For each RAN in the cell sector 805, the following is performed:
- a. The usage data for the RAN 503 is determined as a percentage 504 of the overall usage for the cell sector. The calculation 806 is performed by dividing the RAN usage by the total cell sector usage. As an example, if the total usage for the cell sector across all RANs is 100 GB, and one RAN's usage is 25 GB, the calculation would be 25% (25 GB/100 GB).
- b. The number of tokens for the RAN 502 is determined. The calculation 807 is performed by multiplying its usage percentage from the previous step 806 by the total number of tokens for the cell sector 803. As an example, if the total tokens for the cell sector is 20,000 and one RAN's percentage is 25%, the calculation would be 5,000 tokens (25%*20,000). If a minimum number of tokens is set, the greater of the calculated number and the minimum number is used. As an example, if the minimum tokens is 2,000 tokens and the calculated value is 5,000 tokens, then the number of tokens for the RAN 502 is 5,000 tokens.
- c. Tokens are subtracted for SLA violations to arrive at the final number of tokens for the RAN, based on the SLA terms 205 agreed to by the Owner and the reported SLA data by the RAN SW 402. The calculation 808 is performed by subtracting tokens from the previous step 807 by an amount specified in the terms 205. As an example, if the terms of the SLA deduct 1,000 tokens for an SLA availability metric of 98%, and the RAN's total tokens before deduction is 5,000 tokens, then the final compensation for the Owner would be 4,000 tokens (5,000−1,000).
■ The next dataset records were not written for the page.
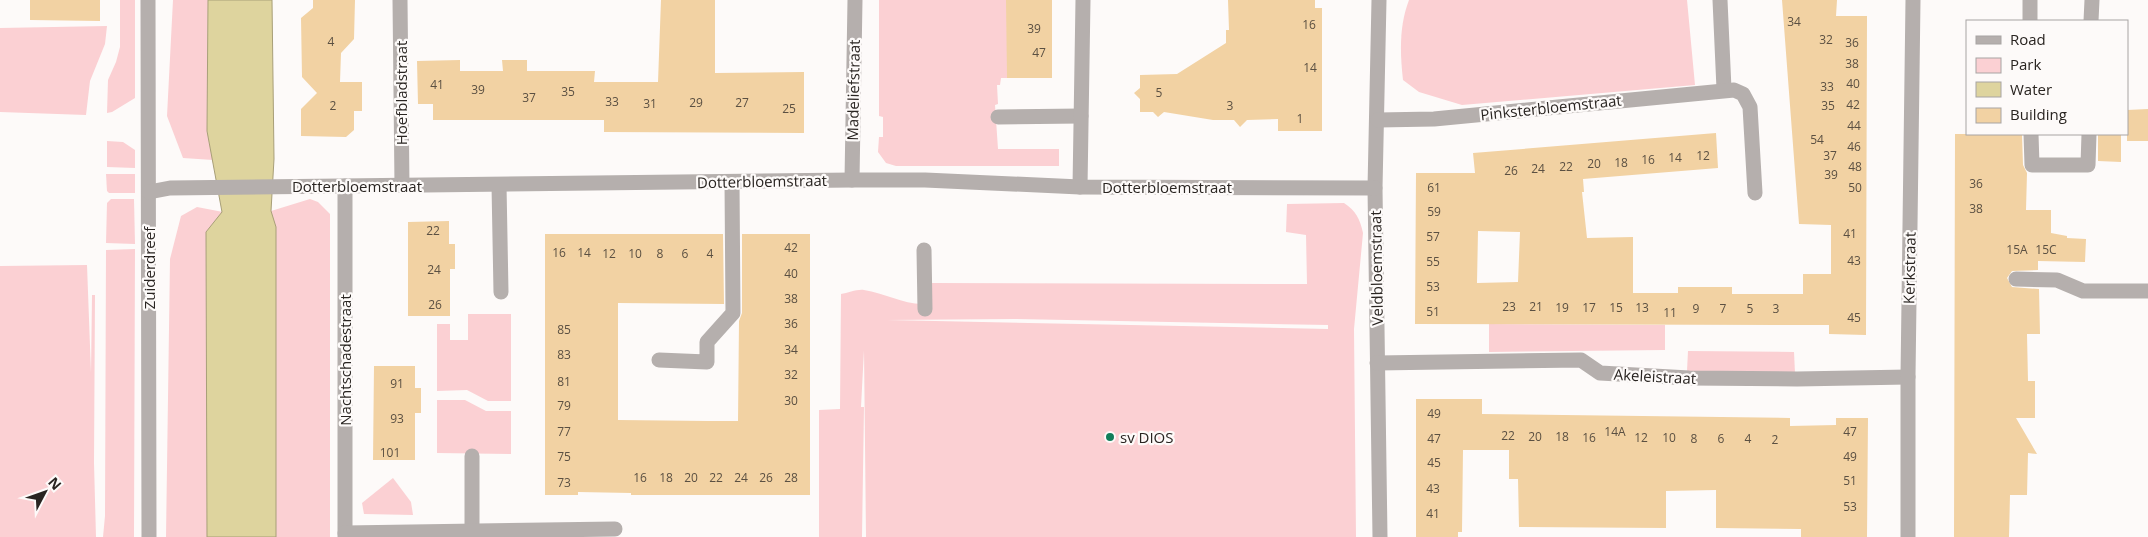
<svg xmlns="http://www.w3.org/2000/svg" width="2148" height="537" font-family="'Open Sans',sans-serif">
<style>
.green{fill:#fbd0d3;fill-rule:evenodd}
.water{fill:#ded49e;stroke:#a89f78}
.building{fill:#f2d2a3;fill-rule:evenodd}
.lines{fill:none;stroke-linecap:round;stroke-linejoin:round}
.minor{stroke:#b5afad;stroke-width:15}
.poi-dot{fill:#117e5a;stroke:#fdfaf9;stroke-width:2}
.labels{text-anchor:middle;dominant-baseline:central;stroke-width:4.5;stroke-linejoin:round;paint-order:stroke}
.number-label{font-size:12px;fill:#5b5042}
.street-label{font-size:15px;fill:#292421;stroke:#fdfaf9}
.poi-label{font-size:15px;fill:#292421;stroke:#fdfaf9;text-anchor:start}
</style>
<rect width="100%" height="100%" fill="#fdfaf9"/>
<g class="green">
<path d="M120 0H135V98L112 112 107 113 108 80 116 62 120 47Z"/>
<path d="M173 0H208L207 131 213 160 183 158 167 116Z"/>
<path d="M879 0H1007V78H1001L1000 85H997L998 104 995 105 998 149H1059V166H896L886 163 878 152 879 137H883V117L879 116Z"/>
<path d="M1409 0H1687L1695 85 1462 105 1419 92 1403 80C1400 53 1399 26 1409 0Z"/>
<path d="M107 26 105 44 90 81 86 115 0 112V28Z"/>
<path d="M107 141 123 142 135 150V168L107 167Z"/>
<path d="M106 174H135V193H109L107 191Z"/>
<path d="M111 199H134L135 244 106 243 107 203Z"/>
<path d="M310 199 318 202 330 214V537H276L271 211Z"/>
<path d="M1344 203C1356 211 1360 219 1363 233L1354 329 1356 537H866L864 350 861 407H864L862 537H819V410L840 409 841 294C848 293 857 289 864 290 885 293 904 305 925 304L930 283 1307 284 1306 235 1286 232 1287 204ZM1014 319 1328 325V329L887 320Z"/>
<path d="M197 207 223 212 206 232 207 537H166L170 259 181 216Z"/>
<path d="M135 249 134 537H103L105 516 106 250Z"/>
<path d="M87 265 91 373 92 295H95L94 463 96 537H0V266Z"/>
<path d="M468 314H511V401H488L467 390 437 391V324H450V340H468Z"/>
<path d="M1489 324 1665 325V350L1489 352Z"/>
<path d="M1688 351 1794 352 1795 373 1687 371Z"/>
<path d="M437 400H465L486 411H511V454L437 453Z"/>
<path d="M393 478 411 502 413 515 364 514 362 503Z"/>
</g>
<path class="water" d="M208 0H272L274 159 271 211 276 227V537H207L206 232 222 212 207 131Z"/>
<g class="building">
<path d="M30 0H100V21L30 20Z"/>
<path d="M313 0H355L354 39 341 53 340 82H362V111H354V130L346 137 301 136V109L317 93 302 77 301 18 313 8Z"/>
<path d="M661 0H715V73L804 72V133L604 132V120H433V104H418L417 61 460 60V71H503L502 60H527V71H595L594 82H658Z"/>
<path d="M1006 0H1052V78H1007Z"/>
<path d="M1228 0H1315V8H1322V131H1278V119L1247 120 1240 127 1234 120H1213L1164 112 1158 117 1153 112H1140V99L1134 93 1140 88V75L1177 74 1226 43V30H1229Z"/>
<path d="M1782 0H1837L1836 16H1867L1866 335 1829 334V325L1415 324 1416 173H1475L1473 153 1716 133 1718 168 1583 179 1584 192H1582L1587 238 1633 237V293H1678V287H1732V294H1803V274H1831V225L1799 224ZM1478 231 1520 232 1518 282 1477 283Z"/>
<path d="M2148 109V141H2127V110Z"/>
<path d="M1955 134H2022L2023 165 2027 173 2026 210H2051V233L2067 236V238L2086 239 2085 262 2038 261V270L2012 271 2007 278 2012 287 2039 289 2040 334H2027L2028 381H2035V418H2016L2037 454 2028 453 2027 495H2010L2009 537H1954Z"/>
<path d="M2098 134H2121V162L2098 161Z"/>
<path d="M449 221V244H455V269H450V316H408V222Z"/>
<path d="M545 234H723L724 304 618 303V420L708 421H738L739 321 742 313V234H810V495H631V493L578 492V495H545Z"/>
<path d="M374 366H415V388H421V413H415V460H373Z"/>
<path d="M1416 399H1482V414L1790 418V426L1836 425V418H1868L1867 537H1801V529L1716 528V490L1666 491V528L1519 527 1518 479H1509V450H1463L1462 532H1458V537H1416Z"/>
</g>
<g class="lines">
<g class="minor">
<path d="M148 0 149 537"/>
<path d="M400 0 402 186"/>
<path d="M1379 0 1375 188 1380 537"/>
<path d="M1720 0 1724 89"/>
<path d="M2030 0V21"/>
<path d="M2091 21 2092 0"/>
<path d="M998 117 1081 116"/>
<path d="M1378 120 1434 119 1734 90 1743 94 1750 107 1755 193"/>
<path d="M2031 134 2032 165H2088L2089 134"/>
<path d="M852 180 855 0"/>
<path d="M499 185 501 292"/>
<path d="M345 186V537"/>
<path d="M1080 187 1083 0"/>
<path d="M149 192 170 188 852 180H925L1080 187 1375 188"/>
<path d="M924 250 925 309"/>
<path d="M2016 279 2057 280 2083 291H2148"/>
<path d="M659 360 707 362V342L733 313 732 182"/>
<path d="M1377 363 1581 360 1600 373 1689 378 1797 379 1908 377"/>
<path d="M472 456V531"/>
<path d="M345 533 615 529"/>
<path d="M1908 537V377L1913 0"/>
</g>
</g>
<circle class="poi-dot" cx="1110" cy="437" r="5"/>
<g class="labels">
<g class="number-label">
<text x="1794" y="21">34</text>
<text x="1309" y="24">16</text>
<text x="1034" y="28">39</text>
<text x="1826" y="39">32</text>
<text x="331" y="41">4</text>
<text x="1852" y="42">36</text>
<text x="1039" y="52">47</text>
<text x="1852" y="63">38</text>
<text x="1310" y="67">14</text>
<text x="1853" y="83">40</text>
<text x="437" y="84">41</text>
<text x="1827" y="86">33</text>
<text x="478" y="89">39</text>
<text x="568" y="91">35</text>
<text x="1159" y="92">5</text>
<text x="529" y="97">37</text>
<text x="612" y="101">33</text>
<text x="696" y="102">29</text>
<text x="742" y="102">27</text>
<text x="650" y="103">31</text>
<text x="1853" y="104">42</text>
<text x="333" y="105">2</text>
<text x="1230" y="105">3</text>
<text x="1828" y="105">35</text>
<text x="789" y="108">25</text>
<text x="1300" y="118">1</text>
<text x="1854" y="125">44</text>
<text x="1817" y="139">54</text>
<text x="1854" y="146">46</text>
<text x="1703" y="155">12</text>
<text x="1830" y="155">37</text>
<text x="1675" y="157">14</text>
<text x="1648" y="159">16</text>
<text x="1621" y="162">18</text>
<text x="1594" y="163">20</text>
<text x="1566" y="166">22</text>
<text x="1855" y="166">48</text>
<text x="1538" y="168">24</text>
<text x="1511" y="170">26</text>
<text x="1831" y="174">39</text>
<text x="1976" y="183">36</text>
<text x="1434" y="187">61</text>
<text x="1855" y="187">50</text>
<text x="1976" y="208">38</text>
<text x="1434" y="211">59</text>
<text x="433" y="230">22</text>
<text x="1850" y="233">41</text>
<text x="1433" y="236">57</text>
<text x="791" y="247">42</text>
<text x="2017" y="249">15A</text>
<text x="2046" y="249">15C</text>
<text x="559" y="252">16</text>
<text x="584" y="252">14</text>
<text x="609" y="253">12</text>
<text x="635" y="253">10</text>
<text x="660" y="253">8</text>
<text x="685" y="253">6</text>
<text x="710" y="253">4</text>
<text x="1854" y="260">43</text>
<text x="1433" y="261">55</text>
<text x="434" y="269">24</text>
<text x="791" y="273">40</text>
<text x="1433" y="286">53</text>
<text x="791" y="298">38</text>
<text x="435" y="304">26</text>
<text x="1509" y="306">23</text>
<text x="1536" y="306">21</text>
<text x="1562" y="307">19</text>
<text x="1589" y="307">17</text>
<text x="1616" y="307">15</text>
<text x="1642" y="307">13</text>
<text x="1696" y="308">9</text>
<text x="1723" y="308">7</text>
<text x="1750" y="308">5</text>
<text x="1776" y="308">3</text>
<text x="1433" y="311">51</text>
<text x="1670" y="312">11</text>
<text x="1854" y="317">45</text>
<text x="791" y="323">36</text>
<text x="564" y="329">85</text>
<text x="791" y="349">34</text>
<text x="564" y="354">83</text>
<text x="791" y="374">32</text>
<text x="564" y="381">81</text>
<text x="397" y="383">91</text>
<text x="791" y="400">30</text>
<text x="564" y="405">79</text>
<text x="1434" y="413">49</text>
<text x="397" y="418">93</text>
<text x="564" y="431">77</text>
<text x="1615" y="431">14A</text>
<text x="1850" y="431">47</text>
<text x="1508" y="435">22</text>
<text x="1535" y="436">20</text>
<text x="1562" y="436">18</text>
<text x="1589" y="437">16</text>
<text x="1641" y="437">12</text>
<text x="1669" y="437">10</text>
<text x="1434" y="438">47</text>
<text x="1694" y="438">8</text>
<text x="1721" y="438">6</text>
<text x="1748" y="438">4</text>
<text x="1775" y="439">2</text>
<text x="390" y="452">101</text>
<text x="564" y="456">75</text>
<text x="1850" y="456">49</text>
<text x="1434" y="462">45</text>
<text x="640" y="477">16</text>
<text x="666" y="477">18</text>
<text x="691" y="477">20</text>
<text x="716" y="477">22</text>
<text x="741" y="477">24</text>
<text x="766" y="477">26</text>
<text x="791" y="477">28</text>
<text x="1850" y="480">51</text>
<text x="564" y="482">73</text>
<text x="1433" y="488">43</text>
<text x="1850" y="506">53</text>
<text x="1433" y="513">41</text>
</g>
<g class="street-label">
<text transform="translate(853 90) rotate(-89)">Madeliefstraat</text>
<text transform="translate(401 93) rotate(-90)">Hoefbladstraat</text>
<text transform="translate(1551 107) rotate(-6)">Pinksterbloemstraat</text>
<text transform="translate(762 181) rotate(-1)">Dotterbloemstraat</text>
<text x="357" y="186">Dotterbloemstraat</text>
<text x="1167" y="187">Dotterbloemstraat</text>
<text transform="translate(149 268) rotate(-90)">Zuiderdreef</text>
<text transform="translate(1376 268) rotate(-91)">Veldbloemstraat</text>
<text transform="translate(1909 268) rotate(-89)">Kerkstraat</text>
<text transform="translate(345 360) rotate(-90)">Nachtschadestraat</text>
<text transform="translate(1655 376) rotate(3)">Akeleistraat</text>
</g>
<g class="poi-label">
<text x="1120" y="437">sv DIOS</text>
</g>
</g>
<rect x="1966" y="20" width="162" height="115" fill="#fdfaf9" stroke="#a8a4a3"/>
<rect x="1976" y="36" width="25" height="8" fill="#b5afad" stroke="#a8a4a3"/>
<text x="2010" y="45" font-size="15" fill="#292421">Road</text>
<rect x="1976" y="58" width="25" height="15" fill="#fbd0d3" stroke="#a8a4a3"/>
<text x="2010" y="70" font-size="15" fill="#292421">Park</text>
<rect x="1976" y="82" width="25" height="15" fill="#ded49e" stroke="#a8a4a3"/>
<text x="2010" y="95" font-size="15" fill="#292421">Water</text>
<rect x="1976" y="108" width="25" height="15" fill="#f2d2a3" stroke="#a8a4a3"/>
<text x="2010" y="120" font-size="15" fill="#292421">Building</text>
<g transform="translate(45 492) rotate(49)" stroke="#fdfaf9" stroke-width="4" paint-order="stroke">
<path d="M0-4L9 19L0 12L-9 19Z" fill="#292421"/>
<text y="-8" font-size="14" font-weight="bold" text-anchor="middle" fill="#292421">N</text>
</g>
</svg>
- d. Tokens are issued to the Owner of the RAN 809 based on the final calculation of tokens 808.
- e. The process repeats for each RAN 805 until it is the last RAN in the cell sector. Upon completing the last RAN in the cell sector, it proceeds to the next cell sector 802.
The process repeats for each cell sector 802 until it reaches the last cell sector. When completing the last RAN in the last cell sector, the process ends 810.